記事 >>
⟨

『Cloud クラウド』
黒沢清監督の最新作は、原点回帰したような粗削りの恐怖と不条理の世界。
公開:2024 年 時間:123分
製作国:日本
スタッフ
監督・脚本: 黒沢清
キャスト
吉井良介: 菅田将暉
秋子: 古川琴音
村岡: 窪田正孝
佐野: 奥平大兼
三宅: 岡山天音
滝本: 荒川良々
殿山: 赤堀雅秋
矢部: 吉岡睦雄
井上: 三河悠冴
勝手に評点:
(一見の価値はあり)
コンテンツ
あらすじ
町工場で働きながら転売屋として日銭を稼ぐ吉井良介(菅田将暉)は、転売について教わった高専の先輩・村岡(窪田正孝)からの儲け話には乗らず、コツコツと転売を続けていた。
ある日、吉井は勤務先の工場の社長・滝本(荒川良々)から管理職への昇進を打診されるが、断って辞職を決意。郊外の湖畔に事務所兼自宅を借りて、恋人・秋子(古川琴音)との新生活をスタートさせる。
地元の若者・佐野(奥平大兼)を雇って転売業は軌道に乗り始めるが、そんな矢先、吉井の周囲で不審な出来事が相次ぐように。
吉井が自覚のないままばらまいた憎悪の種はネット社会の闇を吸って急成長を遂げ、どす黒い集団狂気へとエスカレート。得体の知れない集団による“狩りゲーム”の標的となった吉井の日常は急激に破壊されていく。
レビュー(まずはネタバレなし)
原点回帰したか、粗削りの魅力
初期の黒沢清監督の面白さと不穏さが戻ってきたような作品だった。『蛇の道』はセルフリメイクされたことで画質も美しくなり洗練されたが、オリジナルのもつ粗削りな魅力が失われてしまった。
その意味では、最新作でその風合いを取り戻してくれたことは喜ばしい。
◇
本作は黒沢監督と菅田将暉との初タッグ。町工場でまじめに働く一方で転売屋としての副業が忙しい、主人公の吉井良介を菅田将暉が演じている。

⟩

ミニ問題 A >>
記事について、次の問いに答えてください。
(i) この映画の製作国はどこですか。
(ii) 吉井は工場の社長から何を打診されましたか。
(iii) 吉井が事務所兼自宅を借りたのはどこですか。

提供データ >>
⟨

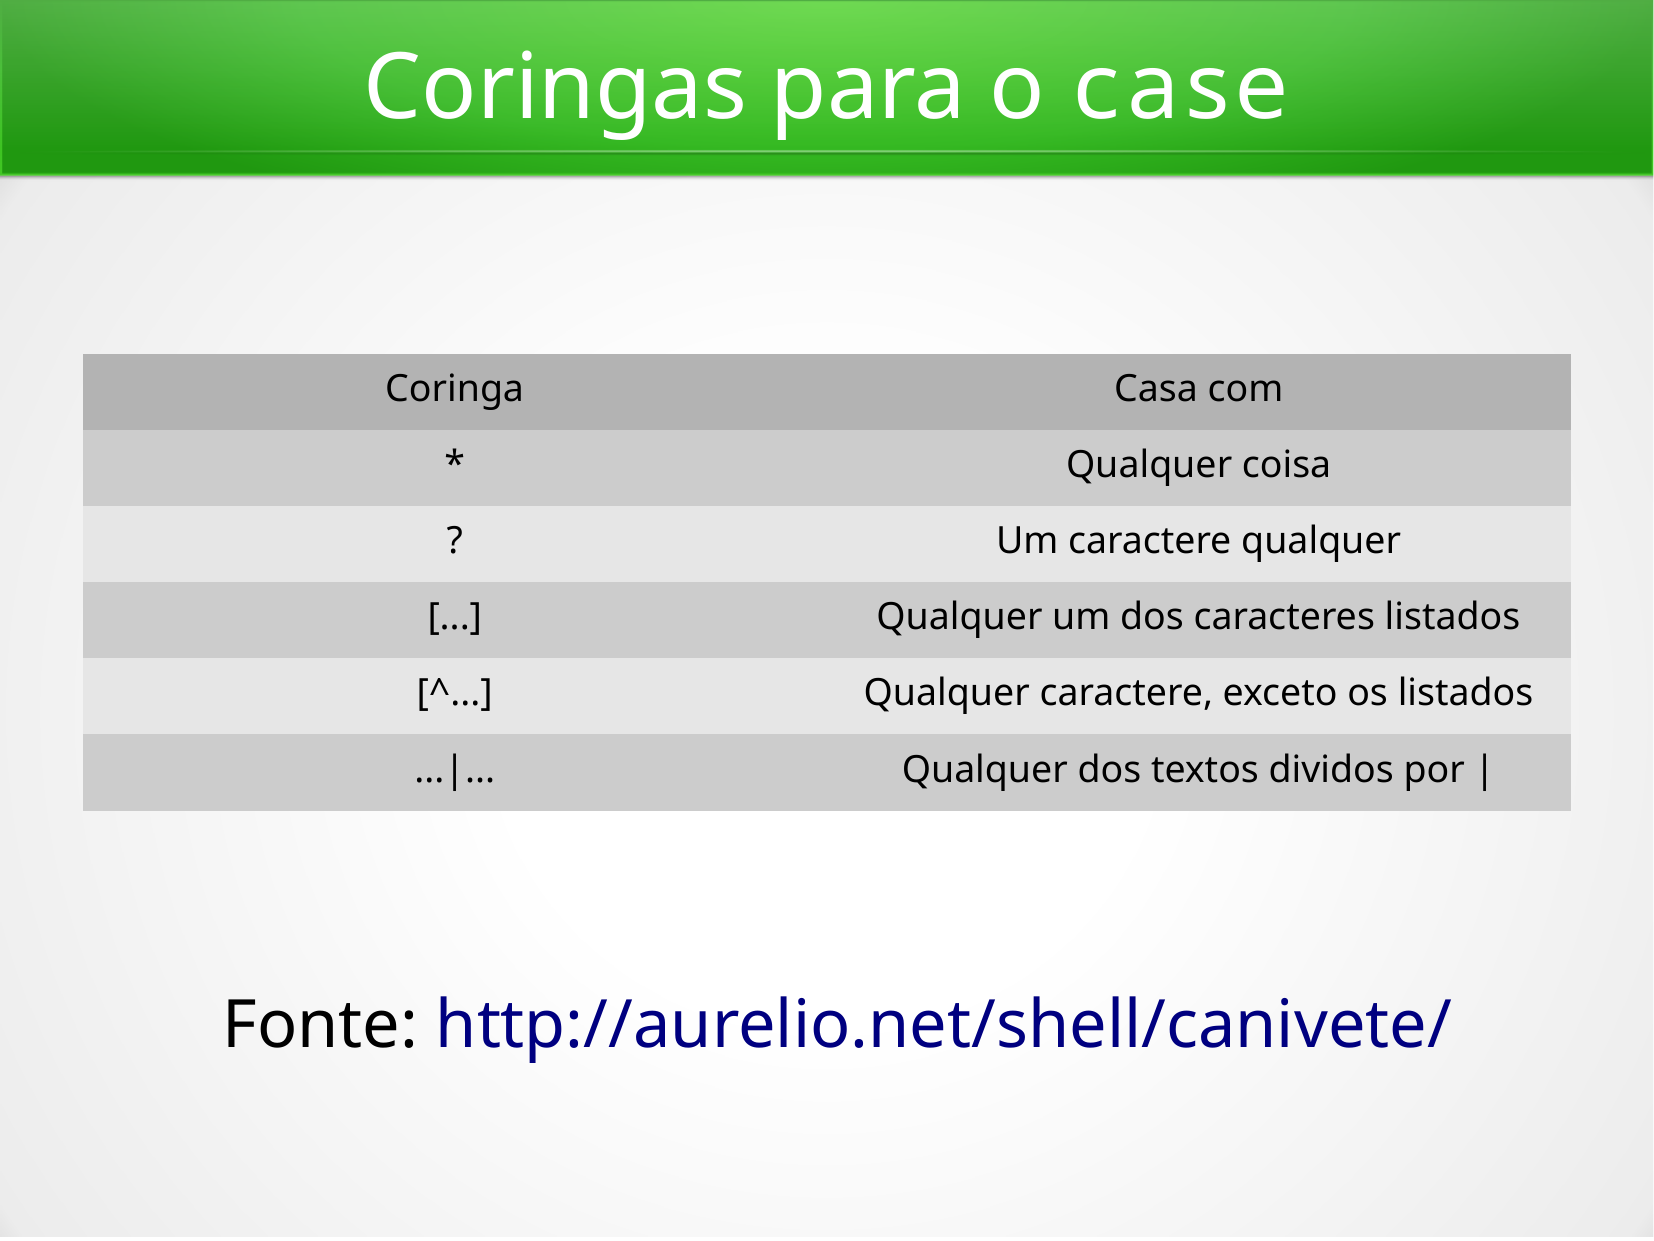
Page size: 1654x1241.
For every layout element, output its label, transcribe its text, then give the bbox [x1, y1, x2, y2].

title Coringas para o case [82, 11, 1571, 154]
table_cell Qualquer caractere, exceto os listados [827, 658, 1571, 734]
table_cell [...] [83, 582, 827, 658]
table_cell Um caractere qualquer [827, 506, 1571, 582]
table_cell * [83, 430, 827, 506]
table_cell Qualquer coisa [827, 430, 1571, 506]
table_cell ...|... [83, 734, 827, 811]
table_cell Qualquer dos textos dividos por | [827, 734, 1571, 811]
table_header Casa com [827, 354, 1571, 430]
table_header Coringa [83, 354, 827, 430]
text_box Fonte: http://aurelio.net/shell/canivete/ [207, 968, 1446, 1059]
table_cell ? [83, 506, 827, 582]
table_cell [^...] [83, 658, 827, 734]
picture [0, 0, 1654, 1237]
table_cell Qualquer um dos caracteres listados [827, 582, 1571, 658]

⟩

ミニ問題 B >> 記録の最初の行から「table_cell Qualquer caractere, exceto」を含む行まで、その行も含めてそのまま書き写してください。画像は入れないでください。

回答 A >>
(i) 日本
(ii) 管理職への昇進
(iii) 郊外の湖畔

回答 B >>
Page size: 1654x1241.
For every layout element, output its label, transcribe its text, then give the bbox [x1, y1, x2, y2].

title Coringas para o case [82, 11, 1571, 154]
table_cell Qualquer caractere, exceto os listados [827, 658, 1571, 734]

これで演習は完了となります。